> _INFORMATION SUPPLIED_
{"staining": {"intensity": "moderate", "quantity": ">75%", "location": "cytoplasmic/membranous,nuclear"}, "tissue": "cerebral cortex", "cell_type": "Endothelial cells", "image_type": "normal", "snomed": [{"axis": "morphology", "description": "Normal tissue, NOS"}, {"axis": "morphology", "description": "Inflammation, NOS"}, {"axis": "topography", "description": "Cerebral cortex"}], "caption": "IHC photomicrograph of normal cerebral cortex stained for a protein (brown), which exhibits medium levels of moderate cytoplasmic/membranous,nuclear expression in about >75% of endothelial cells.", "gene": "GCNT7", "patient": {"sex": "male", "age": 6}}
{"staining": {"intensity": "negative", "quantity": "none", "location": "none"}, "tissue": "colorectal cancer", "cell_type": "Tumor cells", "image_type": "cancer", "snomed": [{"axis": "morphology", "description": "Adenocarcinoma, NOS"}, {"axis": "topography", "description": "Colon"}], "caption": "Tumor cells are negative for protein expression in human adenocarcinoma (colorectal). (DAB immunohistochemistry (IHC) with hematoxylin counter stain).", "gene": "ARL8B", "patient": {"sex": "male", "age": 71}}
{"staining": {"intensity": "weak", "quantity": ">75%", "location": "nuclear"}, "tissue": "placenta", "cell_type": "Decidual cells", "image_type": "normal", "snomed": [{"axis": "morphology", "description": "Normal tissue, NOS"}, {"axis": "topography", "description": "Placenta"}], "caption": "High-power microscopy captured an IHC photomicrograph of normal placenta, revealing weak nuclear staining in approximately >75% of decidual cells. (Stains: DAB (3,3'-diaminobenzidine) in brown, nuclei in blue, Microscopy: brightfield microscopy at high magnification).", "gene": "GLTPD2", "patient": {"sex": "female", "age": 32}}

> _WHAT TO DO_
Transcribe the data. Leave every line exactly as it is.

> _ANSWER FOR THE TASK_
{"staining": {"intensity": "moderate", "quantity": ">75%", "location": "cytoplasmic/membranous,nuclear"}, "tissue": "cerebral cortex", "cell_type": "Endothelial cells", "image_type": "normal", "snomed": [{"axis": "morphology", "description": "Normal tissue, NOS"}, {"axis": "morphology", "description": "Inflammation, NOS"}, {"axis": "topography", "description": "Cerebral cortex"}], "caption": "IHC photomicrograph of normal cerebral cortex stained for a protein (brown), which exhibits medium levels of moderate cytoplasmic/membranous,nuclear expression in about >75% of endothelial cells.", "gene": "GCNT7", "patient": {"sex": "male", "age": 6}}
{"staining": {"intensity": "negative", "quantity": "none", "location": "none"}, "tissue": "colorectal cancer", "cell_type": "Tumor cells", "image_type": "cancer", "snomed": [{"axis": "morphology", "description": "Adenocarcinoma, NOS"}, {"axis": "topography", "description": "Colon"}], "caption": "Tumor cells are negative for protein expression in human adenocarcinoma (colorectal). (DAB immunohistochemistry (IHC) with hematoxylin counter stain).", "gene": "ARL8B", "patient": {"sex": "male", "age": 71}}
{"staining": {"intensity": "weak", "quantity": ">75%", "location": "nuclear"}, "tissue": "placenta", "cell_type": "Decidual cells", "image_type": "normal", "snomed": [{"axis": "morphology", "description": "Normal tissue, NOS"}, {"axis": "topography", "description": "Placenta"}], "caption": "High-power microscopy captured an IHC photomicrograph of normal placenta, revealing weak nuclear staining in approximately >75% of decidual cells. (Stains: DAB (3,3'-diaminobenzidine) in brown, nuclei in blue, Microscopy: brightfield microscopy at high magnification).", "gene": "GLTPD2", "patient": {"sex": "female", "age": 32}}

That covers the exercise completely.